Task statement:
Only the lines that hold "object" should be in the answer, each copied from the data below.

Data entries:
☆ ☆ ☆

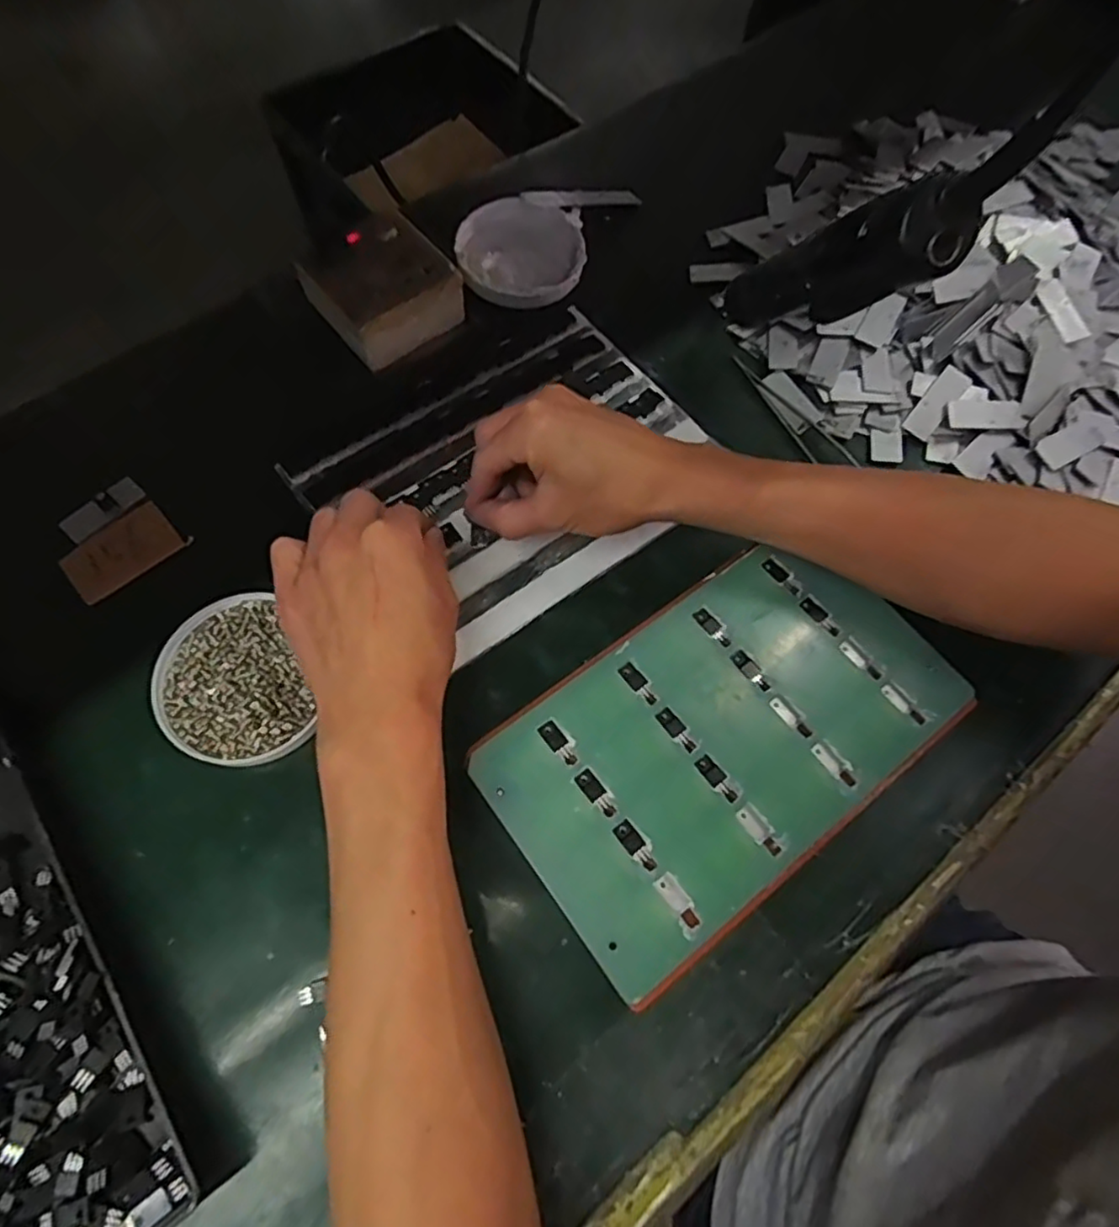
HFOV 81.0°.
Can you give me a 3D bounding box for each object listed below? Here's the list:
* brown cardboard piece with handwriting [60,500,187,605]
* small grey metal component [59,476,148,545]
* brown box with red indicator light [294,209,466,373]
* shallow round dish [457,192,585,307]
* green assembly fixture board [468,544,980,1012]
[{"bbox_3d":[-0.276,-0.039,0.413,0.065,0.006,0.042,-41,74,-16],"label":"brown cardboard piece with handwriting"},{"bbox_3d":[-0.295,-0.068,0.422,0.022,0.004,0.050,40,72,14],"label":"small grey metal component"},{"bbox_3d":[-0.127,-0.237,0.473,0.093,0.035,0.090,-34,72,-15],"label":"brown box with red indicator light"},{"bbox_3d":[-0.029,-0.279,0.503,0.096,0.009,0.104,1,67,-1],"label":"shallow round dish"},{"bbox_3d":[0.088,0.066,0.363,0.243,0.028,0.144,-34,72,-15],"label":"green assembly fixture board"}]

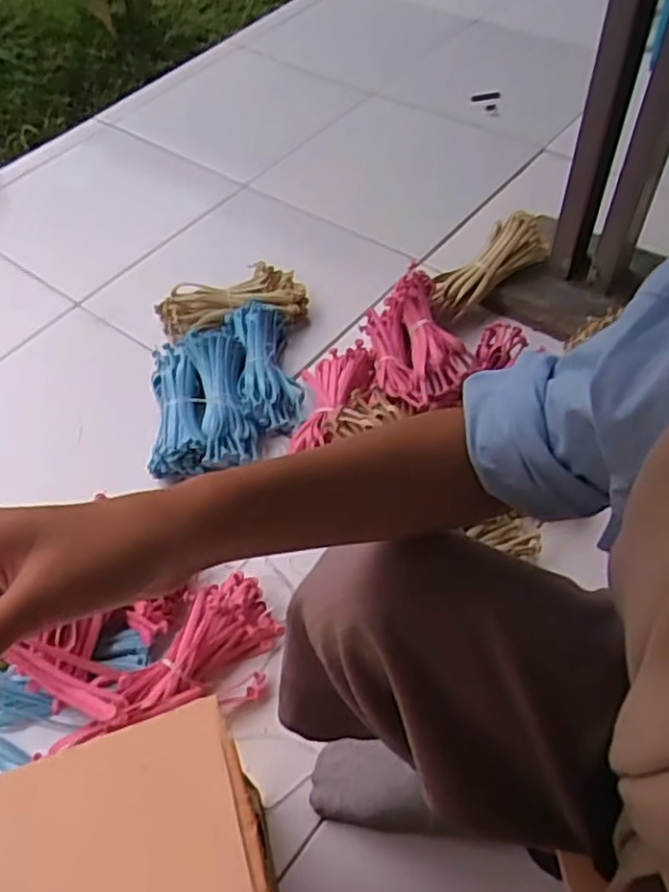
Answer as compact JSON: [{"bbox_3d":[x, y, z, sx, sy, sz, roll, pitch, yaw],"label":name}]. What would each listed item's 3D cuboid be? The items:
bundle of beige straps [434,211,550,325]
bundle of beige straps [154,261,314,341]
[{"bbox_3d":[0.221,-0.262,1.043,0.179,0.065,0.062,-40,56,6],"label":"bundle of beige straps"},{"bbox_3d":[-0.157,-0.210,1.091,0.228,0.071,0.082,-14,53,-5],"label":"bundle of beige straps"}]

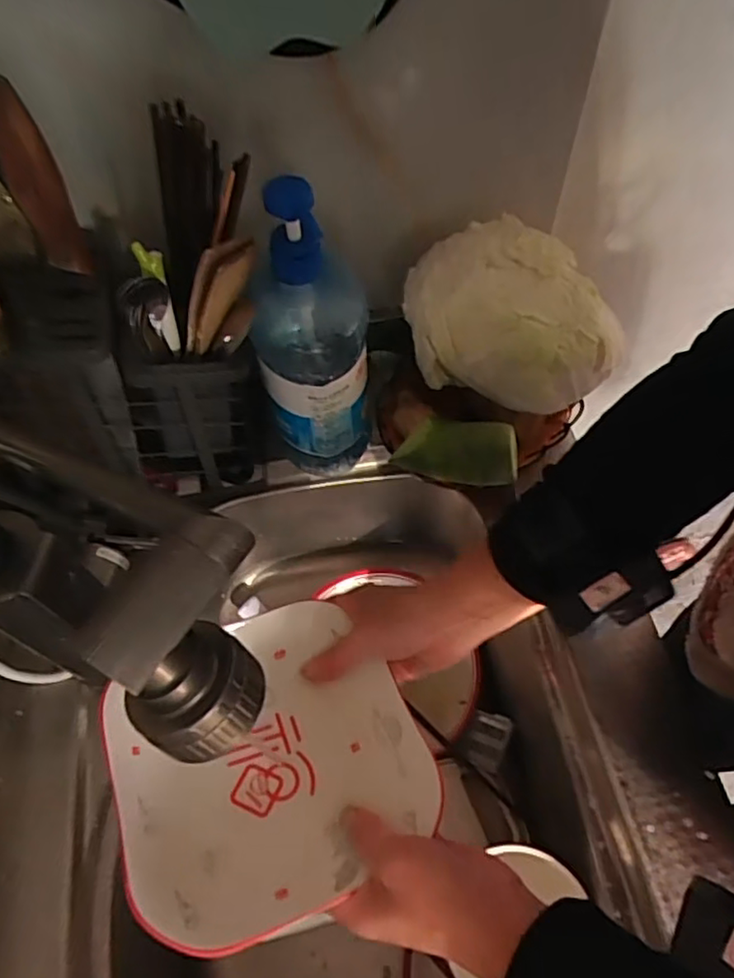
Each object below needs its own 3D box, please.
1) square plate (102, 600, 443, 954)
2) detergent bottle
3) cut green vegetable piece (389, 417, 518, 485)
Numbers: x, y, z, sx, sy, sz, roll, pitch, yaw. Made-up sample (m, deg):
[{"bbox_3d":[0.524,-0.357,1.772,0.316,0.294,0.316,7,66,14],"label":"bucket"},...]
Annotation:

☆ ☆ ☆

Task response:
Can you give me a 3D bounding box for each object listed below? Here's the list:
Each object below needs its own 3D box, please.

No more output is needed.